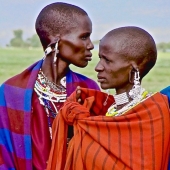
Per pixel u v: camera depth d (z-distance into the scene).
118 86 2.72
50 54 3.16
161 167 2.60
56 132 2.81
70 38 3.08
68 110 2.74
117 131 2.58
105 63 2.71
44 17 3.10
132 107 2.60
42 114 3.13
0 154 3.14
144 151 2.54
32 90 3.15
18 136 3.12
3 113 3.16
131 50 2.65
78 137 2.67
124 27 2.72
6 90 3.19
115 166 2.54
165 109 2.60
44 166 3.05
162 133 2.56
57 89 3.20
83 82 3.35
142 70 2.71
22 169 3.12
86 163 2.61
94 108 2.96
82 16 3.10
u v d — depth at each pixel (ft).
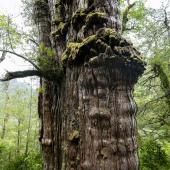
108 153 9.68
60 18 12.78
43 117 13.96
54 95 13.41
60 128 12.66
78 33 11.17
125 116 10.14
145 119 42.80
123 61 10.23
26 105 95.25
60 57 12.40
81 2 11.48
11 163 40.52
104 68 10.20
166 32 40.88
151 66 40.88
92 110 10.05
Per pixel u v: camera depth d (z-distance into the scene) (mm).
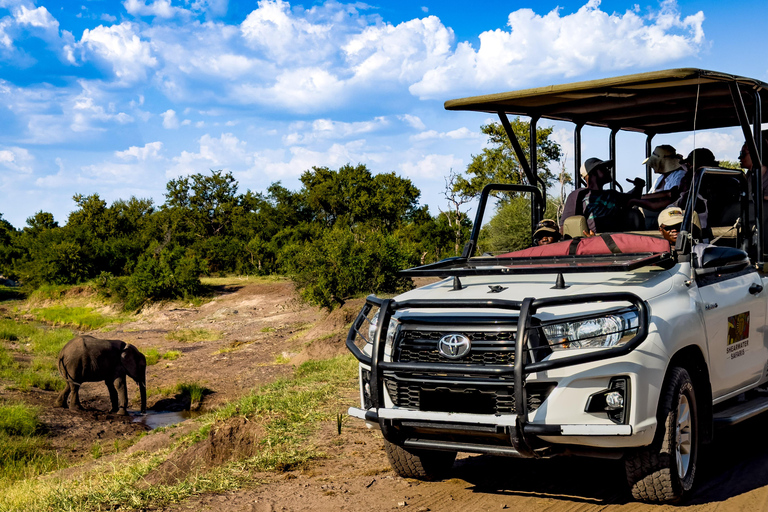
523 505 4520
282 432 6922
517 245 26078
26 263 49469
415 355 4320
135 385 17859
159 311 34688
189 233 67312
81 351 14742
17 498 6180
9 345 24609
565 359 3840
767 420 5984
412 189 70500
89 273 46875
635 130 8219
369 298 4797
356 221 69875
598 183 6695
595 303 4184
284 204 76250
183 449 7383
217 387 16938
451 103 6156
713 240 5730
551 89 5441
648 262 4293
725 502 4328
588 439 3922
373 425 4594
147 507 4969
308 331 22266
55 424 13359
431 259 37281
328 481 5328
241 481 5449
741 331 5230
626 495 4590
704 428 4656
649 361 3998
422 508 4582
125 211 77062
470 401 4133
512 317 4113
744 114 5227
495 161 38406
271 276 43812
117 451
= = = =
- WORK INSTRUCTION
Exact duplication is required for the lines above, from the line that contains "523 505 4520" to the line that contains "725 502 4328", inclusive; omit all others.

- RESULT FOR THIS EXERCISE
523 505 4520
282 432 6922
517 245 26078
26 263 49469
415 355 4320
135 385 17859
159 311 34688
189 233 67312
81 351 14742
17 498 6180
9 345 24609
565 359 3840
767 420 5984
412 189 70500
89 273 46875
635 130 8219
369 298 4797
356 221 69875
598 183 6695
595 303 4184
284 204 76250
183 449 7383
217 387 16938
451 103 6156
713 240 5730
551 89 5441
648 262 4293
725 502 4328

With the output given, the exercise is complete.